Getting items from a cupboard in the room, Dekker said, “Doesn’t sound like he was much of an inventor.  You might want to be careful with his inventions from now on.”



Gemma stared at Kellie, who was scowling at the disparaging remark made about her grandfather.  But Kellie knew that Dekker had no way of knowing her grandpa was Elevator Man, and also knew that arguing too much could create a risk to her secret identity if she let the truth about her grandpa slip, so she held her tongue.



The doctor turned around with what looked like a small fire extinguisher with a miniaturized nozzle.  “This is what we’re going to use to remove the the skin tag,” Dekker said.  “It’s a standard treatment for small skin problems like this.”



“What’s it do?” Gemma asked.



“It’s a super-cold chemical compound, like that in some fire extinguishers,” Dekker said.  “It’ll burn your skin tag off by freezing it.”



Kellie wanted to roll her eyes, but didn’t dare.  Great, more freezing stuff, she thought.
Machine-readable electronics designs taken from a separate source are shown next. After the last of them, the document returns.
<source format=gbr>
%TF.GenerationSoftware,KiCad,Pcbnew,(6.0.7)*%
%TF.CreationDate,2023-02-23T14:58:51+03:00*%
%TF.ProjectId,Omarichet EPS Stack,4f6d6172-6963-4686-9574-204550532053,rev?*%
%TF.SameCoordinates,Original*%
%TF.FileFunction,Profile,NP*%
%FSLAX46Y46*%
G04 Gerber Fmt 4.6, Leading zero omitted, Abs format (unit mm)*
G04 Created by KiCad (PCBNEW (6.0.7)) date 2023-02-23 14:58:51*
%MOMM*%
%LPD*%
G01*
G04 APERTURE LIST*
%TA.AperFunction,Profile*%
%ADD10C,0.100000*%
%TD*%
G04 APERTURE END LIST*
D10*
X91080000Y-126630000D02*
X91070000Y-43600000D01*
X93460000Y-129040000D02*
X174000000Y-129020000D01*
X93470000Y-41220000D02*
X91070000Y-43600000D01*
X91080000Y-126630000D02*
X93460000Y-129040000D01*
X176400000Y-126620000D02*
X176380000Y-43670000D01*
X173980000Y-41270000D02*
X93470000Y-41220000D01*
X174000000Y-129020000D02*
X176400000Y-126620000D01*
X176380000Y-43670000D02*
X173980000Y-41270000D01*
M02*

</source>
The shot to the burned skin tag took less than a second; then the tag was gone.  Dekker put a dressing over the tiny wound.  “You won’t be able to wear a bracelet or a wristwatch -- does anybody even wear a wristwatch anymore? Anyway, you can’t wear a bracelet for the rest of the day today, or a ‘wrist gizmo’ either.  It should be well enough tomorrow for you to wear whatever.”



“Thanks, doctor,” said Gemma.



As soon as they were in the car, Gemma, buckling her seat belt, said, “Well, it looks like Elevator Girl is out of commission for today.  That‘ll save us a trip home to get the bracelet.”
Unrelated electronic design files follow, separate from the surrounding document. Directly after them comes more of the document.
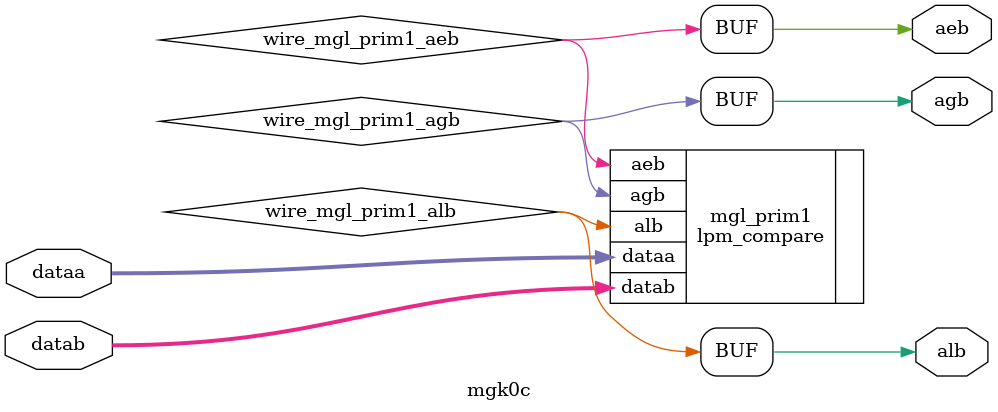
<source format=v>






//synthesis_resources = lpm_compare 1 
//synopsys translate_off
`timescale 1 ps / 1 ps
//synopsys translate_on
module  mgk0c
	( 
	aeb,
	agb,
	alb,
	dataa,
	datab) /* synthesis synthesis_clearbox=1 */;
	output   aeb;
	output   agb;
	output   alb;
	input   [63:0]  dataa;
	input   [63:0]  datab;

	wire  wire_mgl_prim1_aeb;
	wire  wire_mgl_prim1_agb;
	wire  wire_mgl_prim1_alb;

	lpm_compare   mgl_prim1
	( 
	.aeb(wire_mgl_prim1_aeb),
	.agb(wire_mgl_prim1_agb),
	.alb(wire_mgl_prim1_alb),
	.dataa(dataa),
	.datab(datab));
	defparam
		mgl_prim1.lpm_representation = "UNSIGNED",
		mgl_prim1.lpm_type = "LPM_COMPARE",
		mgl_prim1.lpm_width = 64;
	assign
		aeb = wire_mgl_prim1_aeb,
		agb = wire_mgl_prim1_agb,
		alb = wire_mgl_prim1_alb;
endmodule //mgk0c
//VALID FILE

</source>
“Yeah,” said Kellie ruefully as she, too buckled up.  “Man, I wish I’d mastered the remote technique Grandpa described.”



“Explain that to me again,” Gemma said, backing out of the parking space.



“In theory, with use over time my mind should be able to link with the bracelet so I can access the powers remotely,” Kellie said.  “At that point I won’t even need to wear the bracelet to use the powers.  So long as it exists, I can change sizes.”



Gemma nodded.  “That would be good for a situation like today,” she said, pulling the car out onto the road.



“And it might save my life, or the lives of others,” Kellie said.  “One of the reasons the Planner was able to capture me, along with my concussion at the time, was that he had noticed how I used the bracelet and took it out of commission first.  It was only because you got Granite Man to the scene that I got the room I needed to survive that little encounter, and it’s a miracle more students weren’t hurt and that no one was killed.”



“Well, the world got along all right before Elevator Girl came along, and it’ll just have to do without her for today,” Gemma said.



“I guess,” Kellie said flatly.  “So, now what?”



“Now, I take you to school,” Gemma said.



“No, I meant, what are you going to do, Mom?”



“Well, I’m wide awake, and there’s not too much time before my shift starts, since I‘m covering for someone on half of a day shift this afternoon,” Gemma said.  “I think I’ll just swing by the park and sit with my favorite statue for awhile before I go home to change into my work clothes.”



Kellie couldn’t help but smile.  She knew her mother was going to sit with the statue that was secretly Granite Man, an ancient warrior under a spell that had left him a statue that could only live when someone needed rescuing.  It was Gemma who had revived Granite Man to rescue Kellie when the Planner attacked, and Kellie knew her mother had fallen in love with the stony superhero that day.  In his statue form, Granite Man was only dimly aware of what went on around him, but he knew Gemma was there at some level, and she was determined to let him know someone cared.  She went to sit with him every chance she could.



Kellie patted her Mom’s leg.  “He’ll appreciate that, Mom,” she said.



“Yeah, someday,” Gemma said, her voice slightly choked with emotion.  “C’mon, let’s get you to school.”